L'installation dans le nouveau squat, prévu pour les deux mois d'été, s'est faite en juillet, parallèlement à la fermeture de l'autre. Et, paradoxe supplémentaire, le CEDIS a refusé à l'audience du tribunal d'instance un délai pour l'évacuation au-delà de fin août (2017), à la stupéfaction du juge qui s'apprêtait à en accorder un. Cette position originale du CEDIS était due au fait que le projet de Promologis était de créer des logements sociaux. Sauf qu'il fallait trouver un nouveau squat : comme une solution tardait à venir, Promologis a accordé un délai et, un bâtiment de l'hôpital Purpan ayant été trouvé, le 14 septembre, 75 personnes furent déménagées en deux heures seulement, grâce à la sollicitude d'Emmaüs qui avait prêté chauffeurs et camions pour le transport du matériel. Les travaux pour la réalisation des logements sociaux démarrèrent le jour même de l'évacuation !

++++++

— TÂCHES À FAIRE —
1 - Reproduisez fidèlement le passage du texte sur le déménagement du squat, depuis « L'installation dans le » jusqu'à « de l'évacuation ! » inclus.
2 - Selon le texte sur le déménagement du squat :
(a) Combien de personnes furent déménagées le 14 septembre ?
(b) Qui avait prêté chauffeurs et camions pour le transport du matériel ?
(c) Quand les travaux pour la réalisation des logements sociaux démarrèrent-ils ?
Les lignes qui suivent forment un ensemble distinct du texte.

++++++

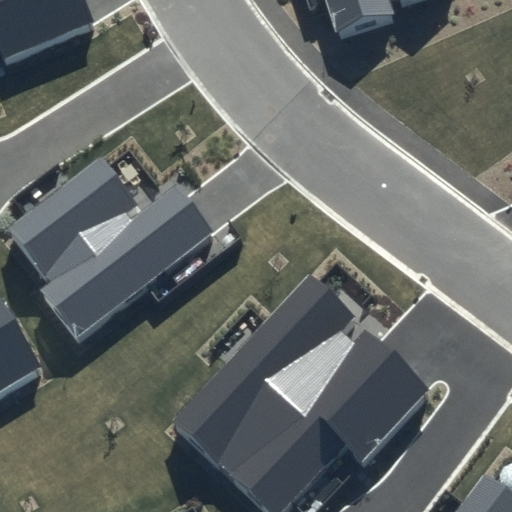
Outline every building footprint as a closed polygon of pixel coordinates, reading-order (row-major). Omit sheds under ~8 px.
[(0,0),(0,44),(5,57),(95,21),(85,0),(0,0)] [(388,0),(323,0),(332,29),(392,11),(388,0)] [(138,205),(100,156),(5,229),(47,283),(41,289),(75,333),(211,229),(176,183),(131,217),(128,213),(138,205)] [(357,318),(309,273),(170,423),(267,511),(285,511),(348,444),(364,459),(429,388),(366,329),(356,341),(345,331),(357,318)] [(0,388),(41,364),(0,297),(0,388)] [(511,511),(511,493),(486,473),(454,511),(511,511)]
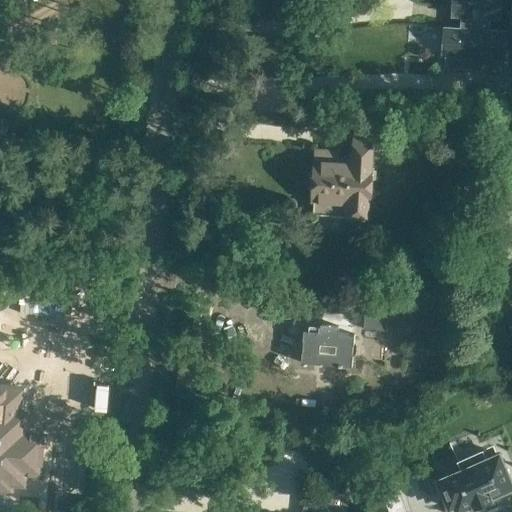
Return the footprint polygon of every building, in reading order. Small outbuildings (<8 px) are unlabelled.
[(460,27),(490,29),(491,17),(500,18),(501,0),(452,0),(451,13),(461,15),(460,27)] [(507,30),(490,29),(460,27),(445,26),(443,54),(447,54),(446,65),(500,69),(501,58),(505,59),(507,30)] [(373,152),(385,153),(386,131),(353,129),(352,157),(339,157),(339,151),(315,149),(314,161),(313,161),(311,184),(310,186),(309,196),(311,197),(310,199),(315,199),(314,214),(348,216),(348,218),(368,219),(369,204),(371,203),(374,201),(374,190),(372,189),(373,164),(372,164),(373,152)] [(305,330),(302,362),(353,366),(356,334),(351,334),(351,326),(387,330),(389,306),(369,312),(341,309),(339,325),(322,323),(321,331),(305,330)] [(0,495),(12,497),(13,487),(26,489),(27,478),(43,479),(46,439),(27,437),(30,415),(15,414),(16,404),(11,397),(6,397),(6,393),(0,392),(0,495)] [(475,506),(491,500),(490,497),(492,496),(495,495),(511,487),(511,483),(505,467),(504,467),(499,456),(487,461),(482,450),(457,461),(461,470),(437,480),(439,484),(449,508),(455,505),(457,511),(474,504),(475,506)] [(404,511),(396,485),(368,495),(373,511),(404,511)] [(306,489),(303,511),(346,511),(348,495),(327,493),(328,491),(306,489)]
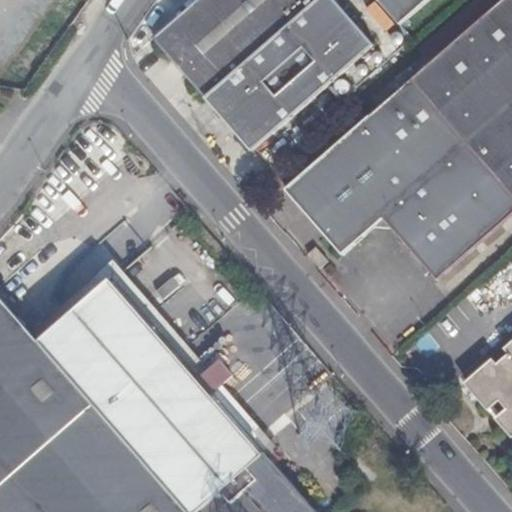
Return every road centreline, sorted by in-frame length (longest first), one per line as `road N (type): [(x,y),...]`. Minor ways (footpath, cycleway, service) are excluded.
road 1 (unclassified): [(86,57),(491,511)]
road 2 (unclassified): [(0,180),(86,57)]
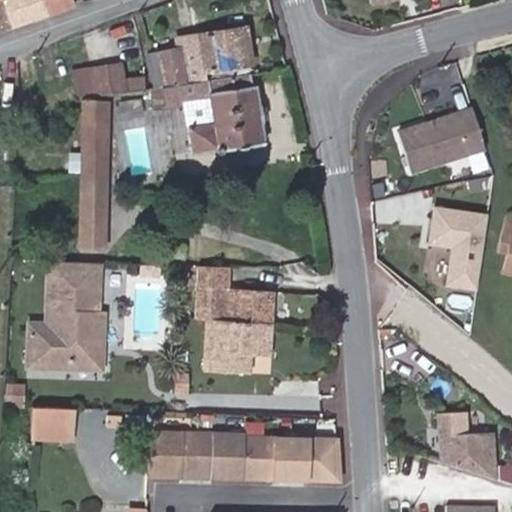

++++++

— RÉSULTATS —
1 -
L'installation dans le nouveau squat, prévu pour les deux mois d'été, s'est faite en juillet, parallèlement à la fermeture de l'autre. Et, paradoxe supplémentaire, le CEDIS a refusé à l'audience du tribunal d'instance un délai pour l'évacuation au-delà de fin août (2017), à la stupéfaction du juge qui s'apprêtait à en accorder un. Cette position originale du CEDIS était due au fait que le projet de Promologis était de créer des logements sociaux. Sauf qu'il fallait trouver un nouveau squat : comme une solution tardait à venir, Promologis a accordé un délai et, un bâtiment de l'hôpital Purpan ayant été trouvé, le 14 septembre, 75 personnes furent déménagées en deux heures seulement, grâce à la sollicitude d'Emmaüs qui avait prêté chauffeurs et camions pour le transport du matériel. Les travaux pour la réalisation des logements sociaux démarrèrent le jour même de l'évacuation !

2 -
(a) 75 personnes.
(b) Emmaüs.
(c) Le jour même de l'évacuation.